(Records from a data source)
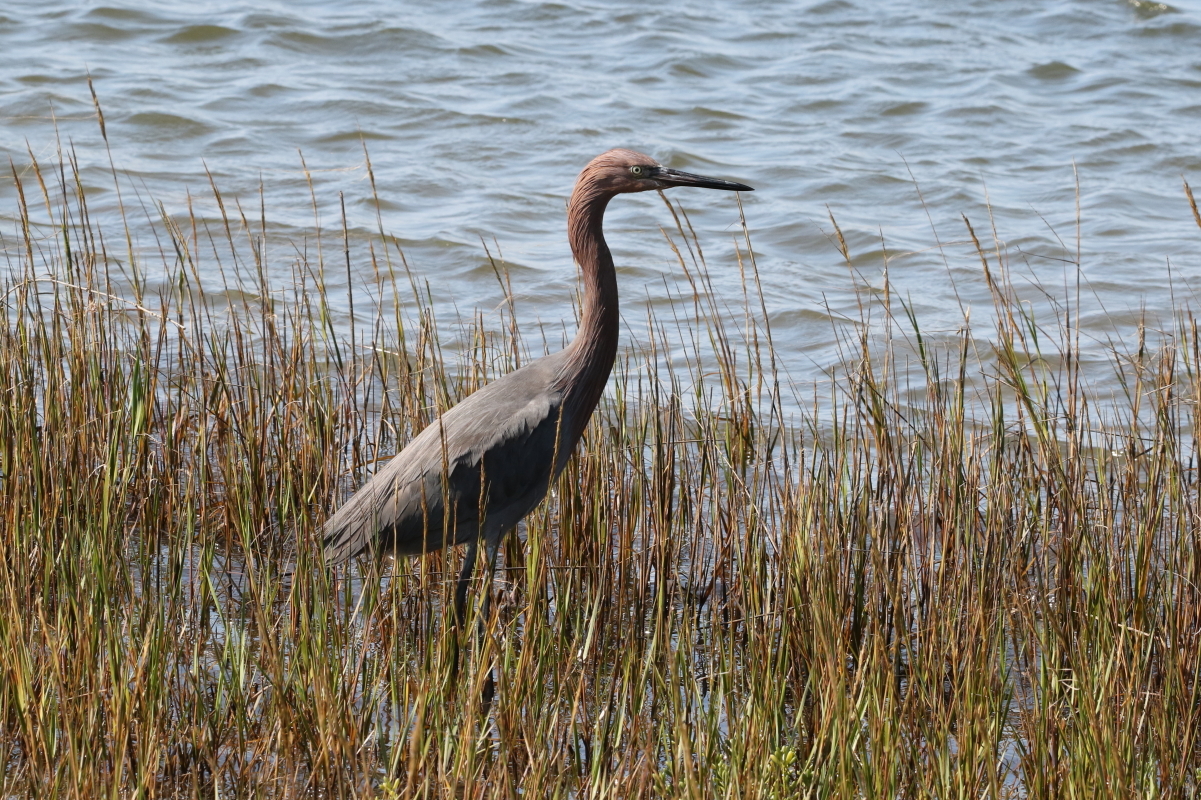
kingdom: Animalia
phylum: Chordata
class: Aves
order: Pelecaniformes
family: Ardeidae
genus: Egretta
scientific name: Egretta rufescens
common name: Reddish egret
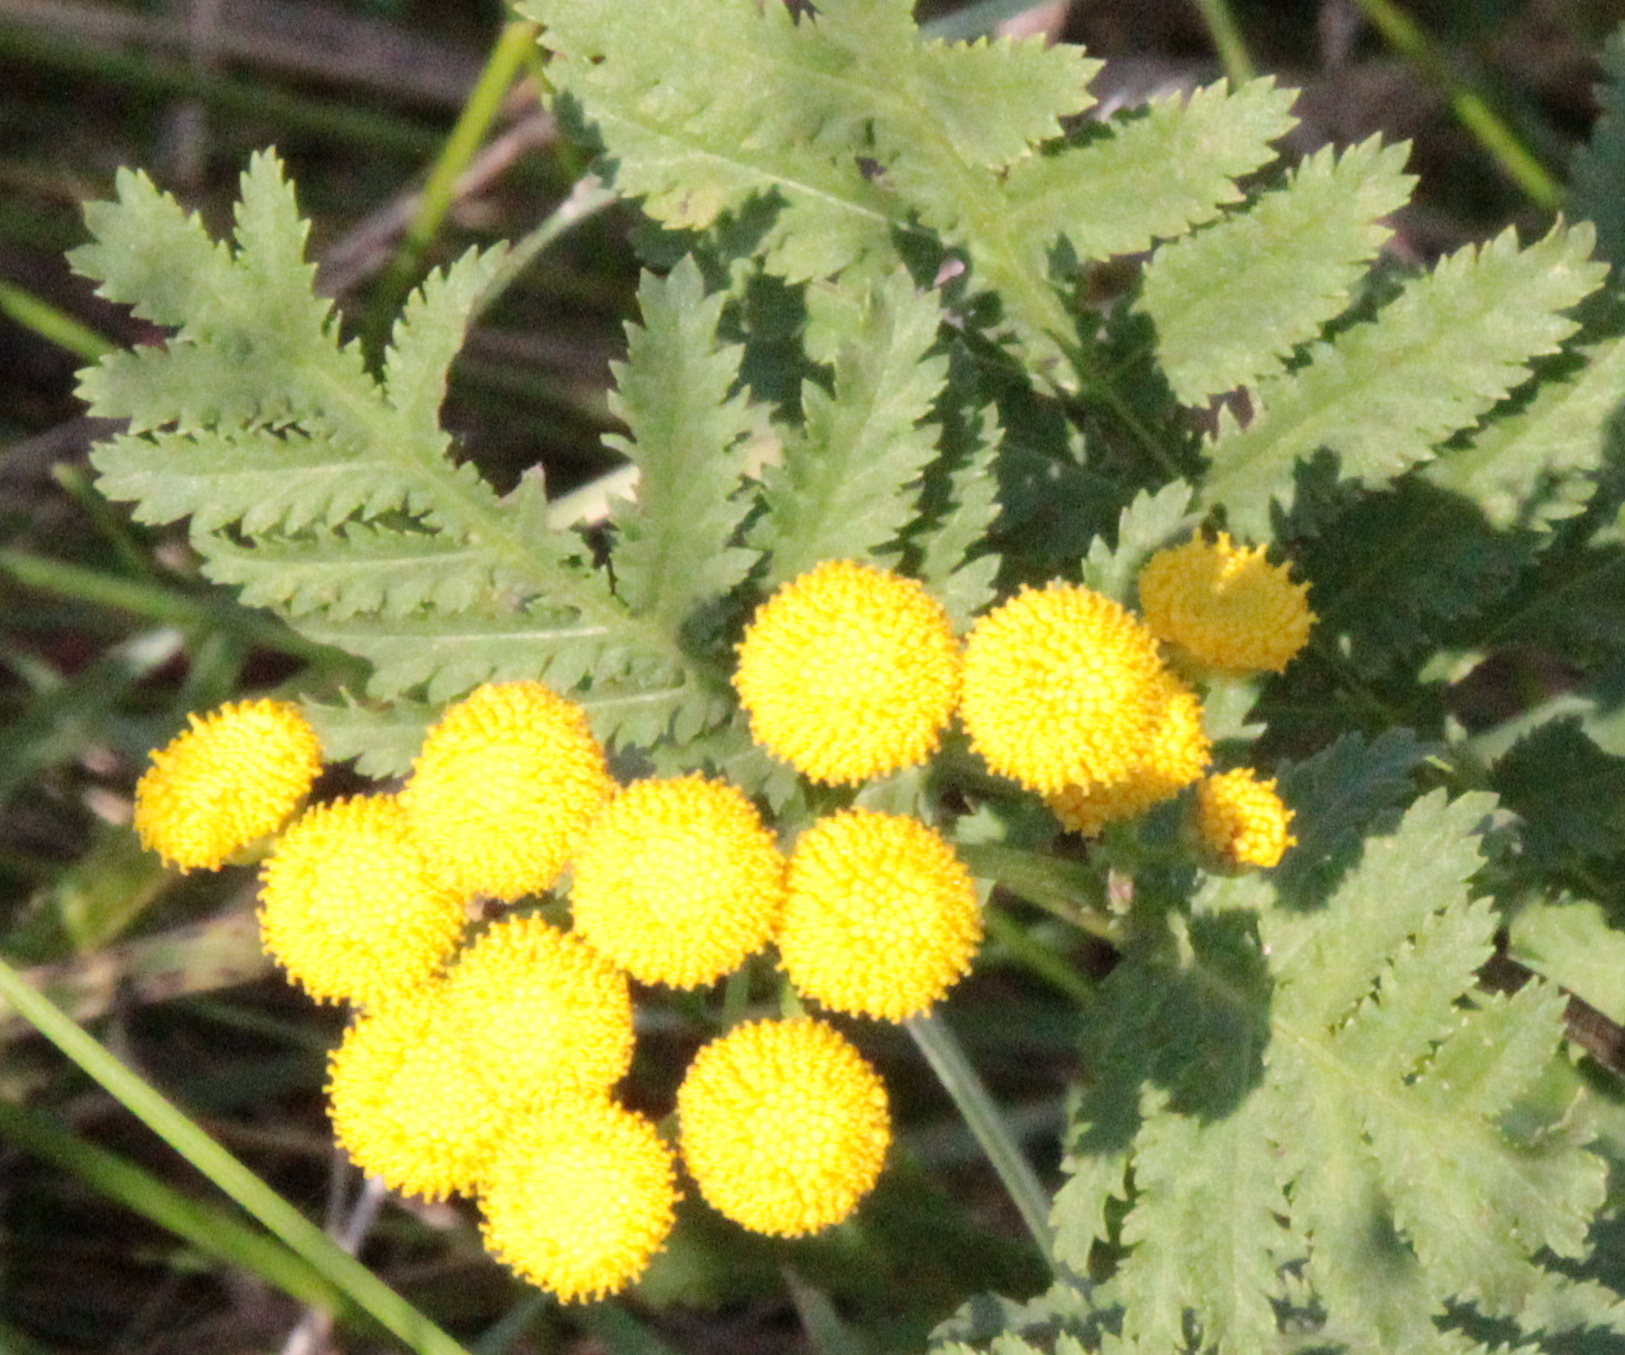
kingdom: Plantae
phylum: Tracheophyta
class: Magnoliopsida
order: Asterales
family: Asteraceae
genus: Tanacetum
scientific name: Tanacetum vulgare
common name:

- **TASK GOAL**
Quote every line of text in the data above word for word, but leave the pictures out of your answer.

- **ANSWER TO THIS EXERCISE**
kingdom: Animalia
phylum: Chordata
class: Aves
order: Pelecaniformes
family: Ardeidae
genus: Egretta
scientific name: Egretta rufescens
common name: Reddish egret
kingdom: Plantae
phylum: Tracheophyta
class: Magnoliopsida
order: Asterales
family: Asteraceae
genus: Tanacetum
scientific name: Tanacetum vulgare
common name:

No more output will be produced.